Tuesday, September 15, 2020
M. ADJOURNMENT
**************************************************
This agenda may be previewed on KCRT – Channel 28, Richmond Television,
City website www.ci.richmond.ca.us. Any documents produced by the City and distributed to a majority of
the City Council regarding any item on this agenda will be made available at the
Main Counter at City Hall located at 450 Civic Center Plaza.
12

:::::

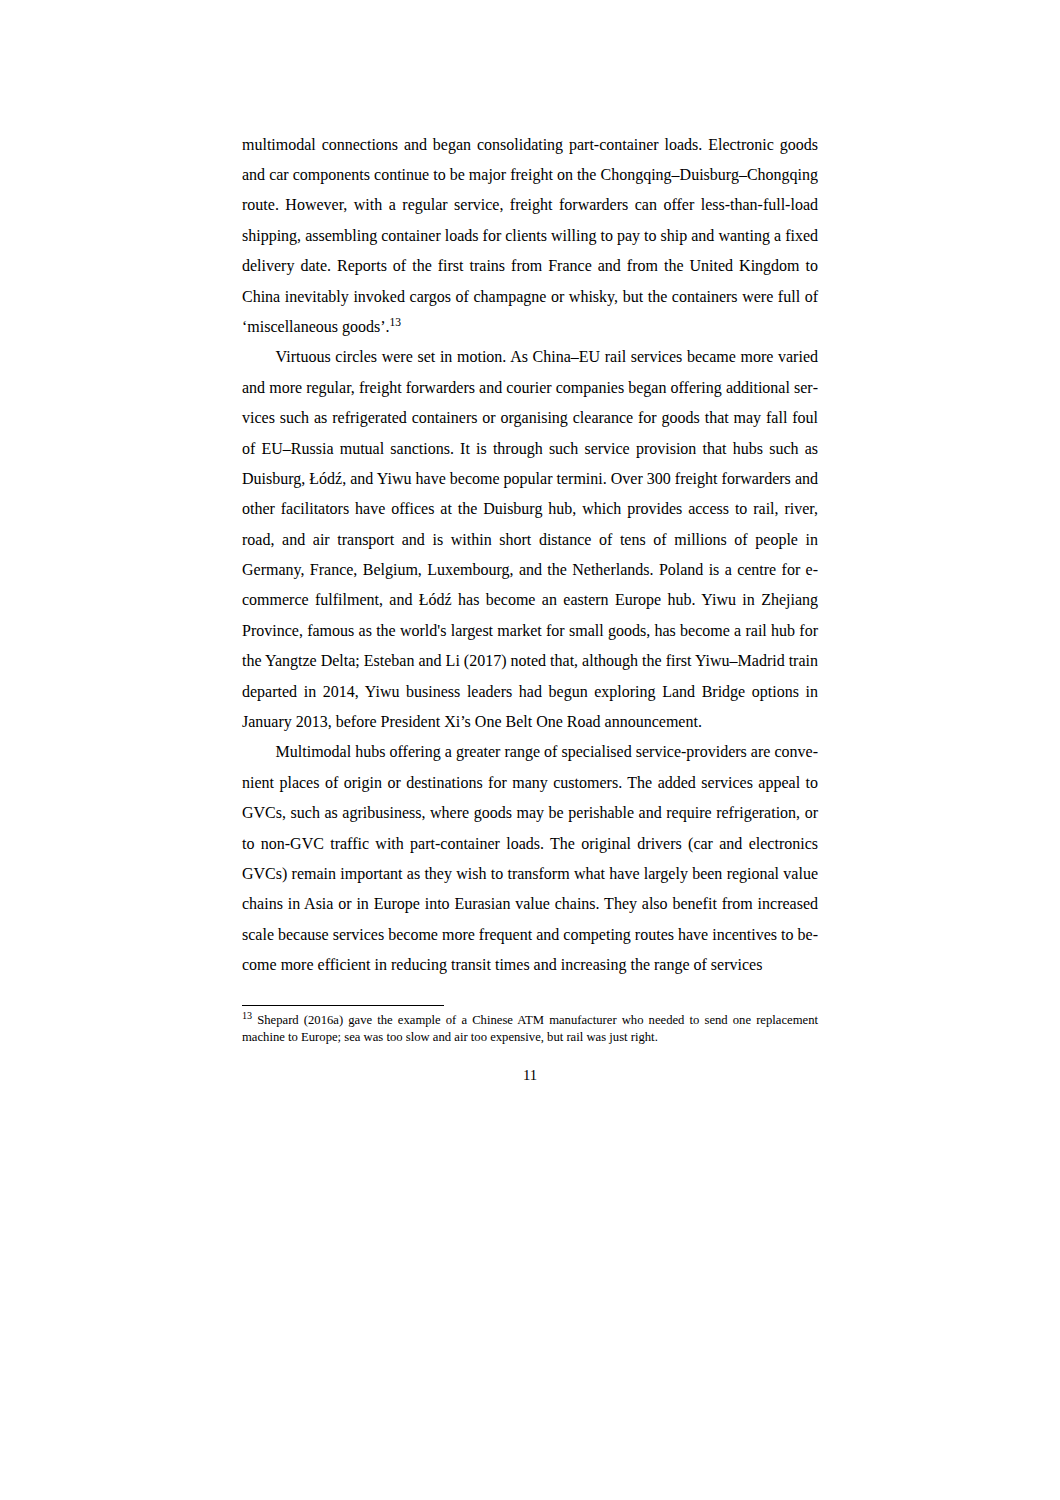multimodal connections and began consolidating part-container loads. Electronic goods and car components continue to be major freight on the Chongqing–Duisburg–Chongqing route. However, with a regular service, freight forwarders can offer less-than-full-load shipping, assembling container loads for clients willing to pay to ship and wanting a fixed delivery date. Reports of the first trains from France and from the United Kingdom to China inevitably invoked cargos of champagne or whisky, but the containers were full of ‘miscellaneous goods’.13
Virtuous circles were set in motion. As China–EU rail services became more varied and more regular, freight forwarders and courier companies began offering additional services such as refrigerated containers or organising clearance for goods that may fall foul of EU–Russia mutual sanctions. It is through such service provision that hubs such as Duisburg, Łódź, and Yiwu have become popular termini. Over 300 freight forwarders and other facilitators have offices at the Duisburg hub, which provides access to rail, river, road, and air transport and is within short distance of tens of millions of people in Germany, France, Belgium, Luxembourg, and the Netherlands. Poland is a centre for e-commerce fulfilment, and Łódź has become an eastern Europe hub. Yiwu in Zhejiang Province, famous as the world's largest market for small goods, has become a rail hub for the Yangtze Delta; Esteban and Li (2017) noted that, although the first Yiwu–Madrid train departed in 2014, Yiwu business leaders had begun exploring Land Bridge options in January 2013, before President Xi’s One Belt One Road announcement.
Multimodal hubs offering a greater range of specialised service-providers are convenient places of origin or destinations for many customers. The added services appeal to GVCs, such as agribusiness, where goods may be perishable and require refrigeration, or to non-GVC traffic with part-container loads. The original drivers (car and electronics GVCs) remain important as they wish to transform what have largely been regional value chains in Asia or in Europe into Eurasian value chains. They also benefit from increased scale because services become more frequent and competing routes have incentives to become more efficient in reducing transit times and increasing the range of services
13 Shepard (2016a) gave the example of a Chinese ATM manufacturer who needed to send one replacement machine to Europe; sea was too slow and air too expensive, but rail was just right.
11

:::::

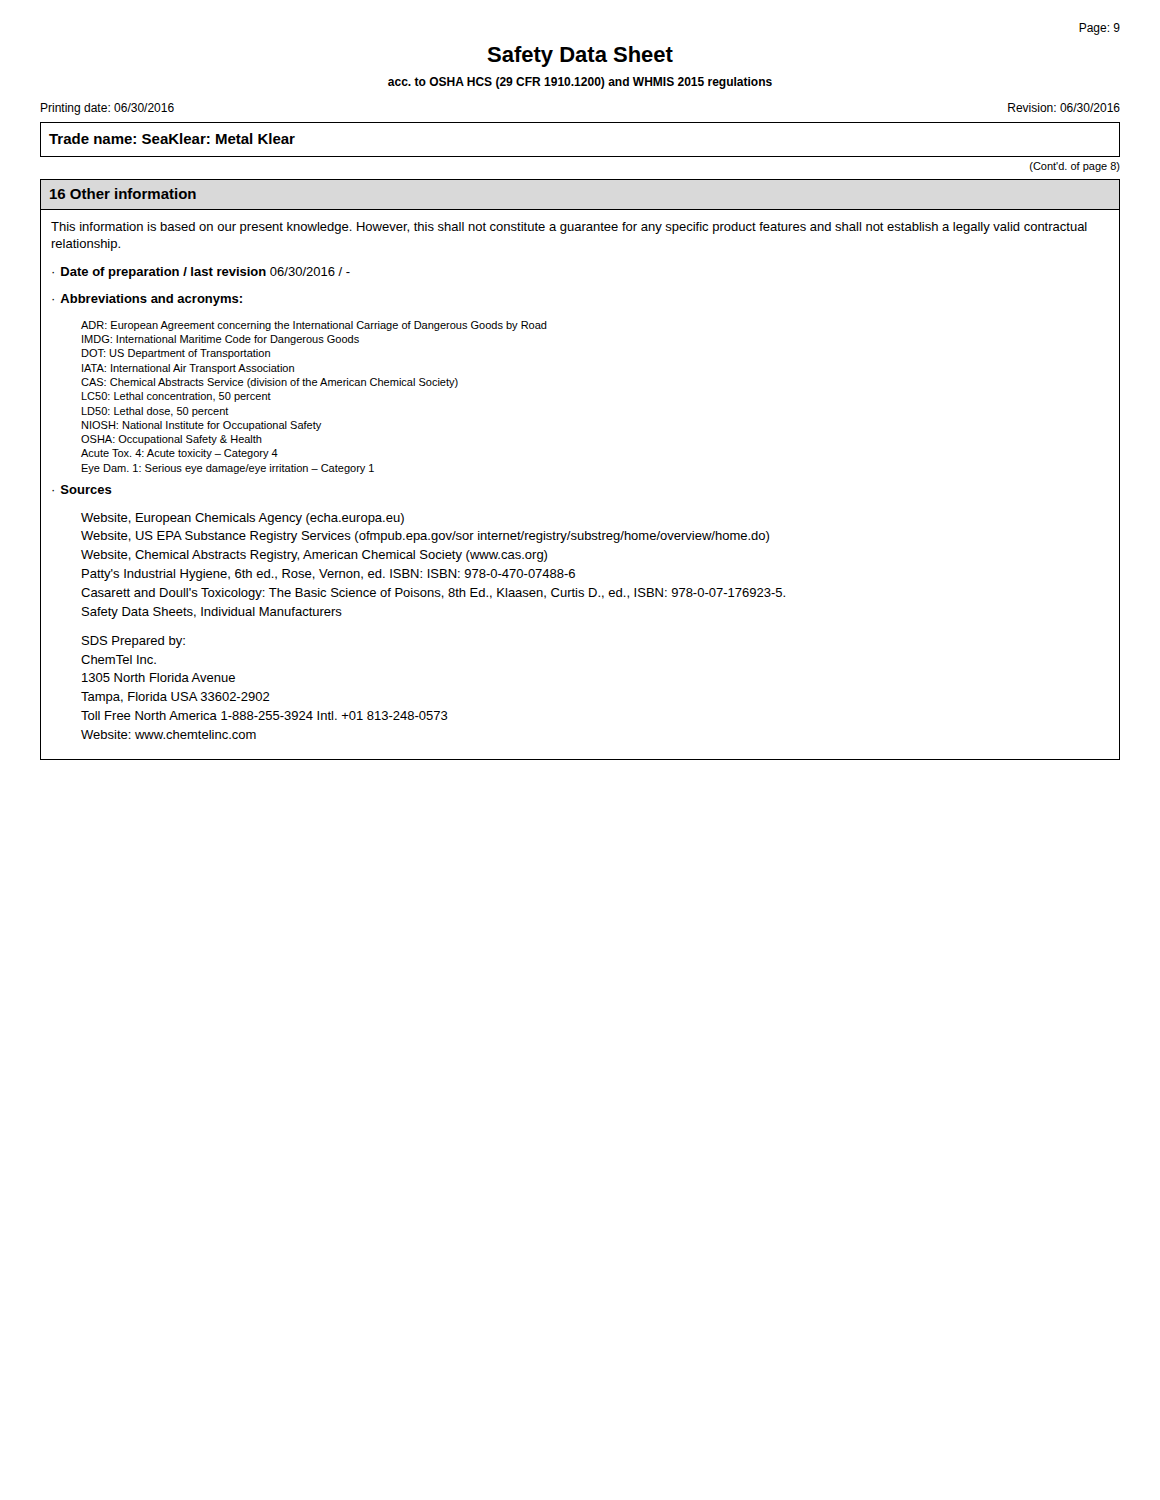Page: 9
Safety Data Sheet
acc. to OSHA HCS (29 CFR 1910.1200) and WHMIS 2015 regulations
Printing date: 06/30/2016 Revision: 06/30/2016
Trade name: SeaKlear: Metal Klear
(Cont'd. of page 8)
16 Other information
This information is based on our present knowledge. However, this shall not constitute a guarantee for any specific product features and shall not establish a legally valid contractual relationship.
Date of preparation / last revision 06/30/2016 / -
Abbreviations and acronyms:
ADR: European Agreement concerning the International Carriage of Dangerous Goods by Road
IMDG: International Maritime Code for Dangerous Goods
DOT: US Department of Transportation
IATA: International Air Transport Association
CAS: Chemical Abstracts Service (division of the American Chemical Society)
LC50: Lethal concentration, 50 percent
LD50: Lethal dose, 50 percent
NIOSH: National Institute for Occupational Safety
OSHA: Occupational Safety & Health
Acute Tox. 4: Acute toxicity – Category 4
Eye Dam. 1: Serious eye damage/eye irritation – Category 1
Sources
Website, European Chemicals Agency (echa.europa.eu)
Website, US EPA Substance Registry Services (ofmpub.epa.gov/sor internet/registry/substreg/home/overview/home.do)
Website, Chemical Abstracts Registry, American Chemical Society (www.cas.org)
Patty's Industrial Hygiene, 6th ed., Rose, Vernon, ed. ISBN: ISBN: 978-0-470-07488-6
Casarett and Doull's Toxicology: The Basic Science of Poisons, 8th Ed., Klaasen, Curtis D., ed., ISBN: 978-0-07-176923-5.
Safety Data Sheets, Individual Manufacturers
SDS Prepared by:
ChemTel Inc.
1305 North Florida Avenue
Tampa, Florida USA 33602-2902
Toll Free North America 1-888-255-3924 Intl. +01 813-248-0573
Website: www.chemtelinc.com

:::::

The answer is the lines above between the line holding "Tuesday, September 15, 2020" and the line holding "City website www.ci.richmond.ca.us.", inclusive, each written out exactly, and no others.

• [EXPECTED OUTPUT]:
Tuesday, September 15, 2020
M. ADJOURNMENT
**************************************************
This agenda may be previewed on KCRT – Channel 28, Richmond Television,
City website www.ci.richmond.ca.us. Any documents produced by the City and distributed to a majority of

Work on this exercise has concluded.